*所示文段*.
□ □ □ □

这些劝告,令其“跟班特尔”的绰号流传得更快。此后,凯特尔便对他的上司抱怨,说
他对勃劳希契大失所望。约德尔随声附和,在日记中写道:“陆军内只有一个目无军纪的因
素——将军们。归根结底,这是他们的傲慢之使然。因为看不出元首之天才,他们既缺乏信
心又目无纪律。”他们仍将他看成是大战期间的下士,“而不是自俾斯麦后出现的最伟大的
政治家”。
次日,公开宣布对捷克期洛伐克采取行动的是戈林,而不是希特勒本人。“欧洲的一个
微不足道的国家”,他说,“正使人类的生活无法忍受。没有文化的侏儒劣族捷克人——谁
也不知他们来自何方——正在压迫一个文明的民族。人们看到,在他们身后,与莫斯科一起
站着的,是犹太恶魔永不消失的面孔!”
这番话若是出自希特勒之口,欧洲想必会吓得发抖。然而,甚至连贝奈斯总统对戈林之
咒骂置之不理。“本人坚信,现在所需要的不外乎是道德力量、善意和互相信任”,他在广
播讲话中用捷克语和德语说。后来,威廉·希拉在广播大楼的大厅中偶然碰上了贝奈斯总统
。这位美国记者警告贝奈斯说,他正与强盗打交道却又没有胆量。他评论说,贝奈斯面孔”
严峻,并不真像他的话那样乐观。他知道自己处境恶劣,对此,我是坚信不疑的”。

□ □ □ □

*待分析数据*.

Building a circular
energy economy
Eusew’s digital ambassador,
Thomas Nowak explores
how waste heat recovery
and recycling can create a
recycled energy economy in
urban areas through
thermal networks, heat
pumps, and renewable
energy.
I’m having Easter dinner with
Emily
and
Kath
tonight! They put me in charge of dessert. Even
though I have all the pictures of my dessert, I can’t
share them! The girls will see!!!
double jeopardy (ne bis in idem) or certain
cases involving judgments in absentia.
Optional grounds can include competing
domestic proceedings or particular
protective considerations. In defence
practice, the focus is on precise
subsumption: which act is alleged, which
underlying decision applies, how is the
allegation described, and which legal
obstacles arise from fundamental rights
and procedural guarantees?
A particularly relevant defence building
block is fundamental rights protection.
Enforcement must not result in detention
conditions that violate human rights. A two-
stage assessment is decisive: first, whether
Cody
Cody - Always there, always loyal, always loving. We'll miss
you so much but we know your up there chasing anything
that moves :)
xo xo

□ □ □ □

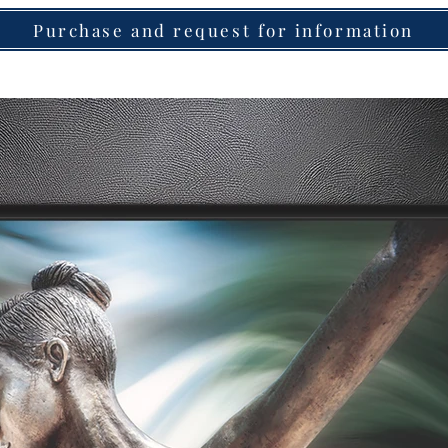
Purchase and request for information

□ □ □ □

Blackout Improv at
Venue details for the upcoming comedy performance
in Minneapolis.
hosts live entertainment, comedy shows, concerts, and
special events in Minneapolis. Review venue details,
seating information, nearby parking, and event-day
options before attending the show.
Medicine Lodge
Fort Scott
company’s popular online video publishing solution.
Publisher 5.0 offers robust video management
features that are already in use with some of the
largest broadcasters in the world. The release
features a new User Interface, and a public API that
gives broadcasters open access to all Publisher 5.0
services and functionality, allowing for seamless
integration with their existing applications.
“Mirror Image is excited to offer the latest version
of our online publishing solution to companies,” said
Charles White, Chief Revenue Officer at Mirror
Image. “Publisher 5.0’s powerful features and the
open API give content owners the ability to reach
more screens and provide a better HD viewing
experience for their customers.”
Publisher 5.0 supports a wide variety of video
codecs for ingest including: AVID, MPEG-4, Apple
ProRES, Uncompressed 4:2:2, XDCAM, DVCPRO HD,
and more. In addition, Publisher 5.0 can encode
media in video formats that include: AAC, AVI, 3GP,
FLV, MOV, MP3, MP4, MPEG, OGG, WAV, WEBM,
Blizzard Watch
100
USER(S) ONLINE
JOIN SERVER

□ □ □ □

*任务说明*.
请从这段关于戈林抨击捷克斯洛伐克的记述最后一句之后接着写下去。 上面的数据与这段关于戈林抨击捷克斯洛伐克的记述毫无关系。

*例题解答*.
在公开场合张伯伦表示怀疑。9月11日,首相对一群记者说:“希特勒先生再一次表
达其和平愿望。怀疑其是否真诚,这是错误的。”但是,与此同时,在一封私函中,他又表
示恐惧:“本人完全明白,若局势最终逆转并发生了侵略,许多人,包括温斯顿在内,都会
说英国政府应该承担责任。倘若他们有勇气告诉希特勒:你若动武,我们便立即向你宣战。
这就能阻止他。”但是他觉得,让战争与和平这样一个生死攸关的决策权“从我们手中落入
另一国的统治者手中,且又是个战争疯子手中”,这无疑是错误的。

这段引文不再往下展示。